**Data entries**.
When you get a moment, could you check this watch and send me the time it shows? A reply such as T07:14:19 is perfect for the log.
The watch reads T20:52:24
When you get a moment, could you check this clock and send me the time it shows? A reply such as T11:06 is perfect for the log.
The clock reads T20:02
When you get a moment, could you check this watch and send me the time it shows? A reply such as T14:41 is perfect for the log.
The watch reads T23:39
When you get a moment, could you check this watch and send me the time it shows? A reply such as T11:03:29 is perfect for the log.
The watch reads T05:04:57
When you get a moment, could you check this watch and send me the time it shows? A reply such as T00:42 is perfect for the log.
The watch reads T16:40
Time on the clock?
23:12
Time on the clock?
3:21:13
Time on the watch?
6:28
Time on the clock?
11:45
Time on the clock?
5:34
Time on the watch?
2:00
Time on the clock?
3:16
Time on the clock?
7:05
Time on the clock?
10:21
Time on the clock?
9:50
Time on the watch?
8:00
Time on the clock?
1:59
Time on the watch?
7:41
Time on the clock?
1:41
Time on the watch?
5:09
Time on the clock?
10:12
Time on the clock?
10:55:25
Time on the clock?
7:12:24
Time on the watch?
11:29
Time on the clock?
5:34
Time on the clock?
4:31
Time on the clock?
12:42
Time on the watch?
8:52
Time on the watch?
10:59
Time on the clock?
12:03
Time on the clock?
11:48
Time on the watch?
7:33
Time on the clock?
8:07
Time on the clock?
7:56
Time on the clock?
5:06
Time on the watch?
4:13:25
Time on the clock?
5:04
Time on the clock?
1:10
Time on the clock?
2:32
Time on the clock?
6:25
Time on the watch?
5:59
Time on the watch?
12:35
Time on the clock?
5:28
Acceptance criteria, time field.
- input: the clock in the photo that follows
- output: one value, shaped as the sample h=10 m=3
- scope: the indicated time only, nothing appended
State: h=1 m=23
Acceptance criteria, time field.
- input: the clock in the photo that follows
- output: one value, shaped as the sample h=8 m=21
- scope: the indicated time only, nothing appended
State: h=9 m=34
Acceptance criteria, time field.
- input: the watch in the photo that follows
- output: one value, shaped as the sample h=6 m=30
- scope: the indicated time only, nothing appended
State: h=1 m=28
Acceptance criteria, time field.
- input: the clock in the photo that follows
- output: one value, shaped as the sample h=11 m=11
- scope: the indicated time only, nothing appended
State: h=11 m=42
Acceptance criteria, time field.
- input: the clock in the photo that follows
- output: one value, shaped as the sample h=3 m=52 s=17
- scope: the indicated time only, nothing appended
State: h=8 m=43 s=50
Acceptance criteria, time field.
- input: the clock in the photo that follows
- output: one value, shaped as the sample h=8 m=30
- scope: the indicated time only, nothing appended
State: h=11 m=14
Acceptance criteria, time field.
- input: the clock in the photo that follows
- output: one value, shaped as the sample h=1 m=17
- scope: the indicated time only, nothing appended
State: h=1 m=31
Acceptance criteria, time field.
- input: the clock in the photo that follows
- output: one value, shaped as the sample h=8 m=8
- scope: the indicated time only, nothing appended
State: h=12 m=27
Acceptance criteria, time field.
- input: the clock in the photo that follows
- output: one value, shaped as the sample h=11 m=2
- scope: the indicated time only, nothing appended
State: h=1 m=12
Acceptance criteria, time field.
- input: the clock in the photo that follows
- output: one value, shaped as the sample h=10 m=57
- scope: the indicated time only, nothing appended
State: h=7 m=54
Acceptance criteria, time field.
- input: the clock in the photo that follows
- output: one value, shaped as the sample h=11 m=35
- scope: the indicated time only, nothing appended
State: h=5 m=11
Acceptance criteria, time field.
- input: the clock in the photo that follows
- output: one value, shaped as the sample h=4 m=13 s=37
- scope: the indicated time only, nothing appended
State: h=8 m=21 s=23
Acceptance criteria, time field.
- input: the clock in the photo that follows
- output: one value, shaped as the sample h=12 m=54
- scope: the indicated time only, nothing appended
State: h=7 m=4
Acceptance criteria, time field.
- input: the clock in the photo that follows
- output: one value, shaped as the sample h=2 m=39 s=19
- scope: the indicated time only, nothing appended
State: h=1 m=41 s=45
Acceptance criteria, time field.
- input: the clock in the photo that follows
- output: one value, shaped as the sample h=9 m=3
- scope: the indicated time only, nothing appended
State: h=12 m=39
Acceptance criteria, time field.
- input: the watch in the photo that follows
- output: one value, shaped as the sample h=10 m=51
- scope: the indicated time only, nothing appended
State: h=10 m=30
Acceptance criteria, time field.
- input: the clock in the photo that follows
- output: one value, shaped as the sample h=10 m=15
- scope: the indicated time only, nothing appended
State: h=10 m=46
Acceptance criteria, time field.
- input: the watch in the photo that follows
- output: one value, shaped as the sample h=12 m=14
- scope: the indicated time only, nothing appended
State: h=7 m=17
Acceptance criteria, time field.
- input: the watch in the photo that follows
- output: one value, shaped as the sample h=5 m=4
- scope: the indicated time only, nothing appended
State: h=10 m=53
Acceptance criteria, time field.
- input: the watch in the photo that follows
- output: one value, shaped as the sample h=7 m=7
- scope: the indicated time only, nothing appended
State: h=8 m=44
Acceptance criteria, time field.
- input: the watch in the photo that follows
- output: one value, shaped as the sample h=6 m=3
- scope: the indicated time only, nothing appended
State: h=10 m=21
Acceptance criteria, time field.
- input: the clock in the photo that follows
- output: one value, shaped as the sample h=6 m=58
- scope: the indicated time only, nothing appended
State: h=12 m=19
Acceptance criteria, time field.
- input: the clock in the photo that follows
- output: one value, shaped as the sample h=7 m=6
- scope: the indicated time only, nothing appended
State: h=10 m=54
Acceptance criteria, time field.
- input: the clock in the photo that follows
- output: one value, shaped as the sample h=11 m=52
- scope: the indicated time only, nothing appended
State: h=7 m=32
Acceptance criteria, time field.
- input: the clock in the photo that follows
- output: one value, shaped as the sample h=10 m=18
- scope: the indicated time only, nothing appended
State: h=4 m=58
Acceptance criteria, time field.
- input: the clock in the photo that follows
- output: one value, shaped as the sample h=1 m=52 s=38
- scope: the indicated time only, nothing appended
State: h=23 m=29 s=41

**WHAT YOU WILL DO**.
Convert the listing, from its first line through the line containing "The watch reads T20:52:24", into a numbered list, omitting any blank lines.

**RESPONSE TO THIS EXERCISE**.
1. When you get a moment, could you check this watch and send me the time it shows? A reply such as T07:14:19 is perfect for the log.
2. The watch reads T20:52:24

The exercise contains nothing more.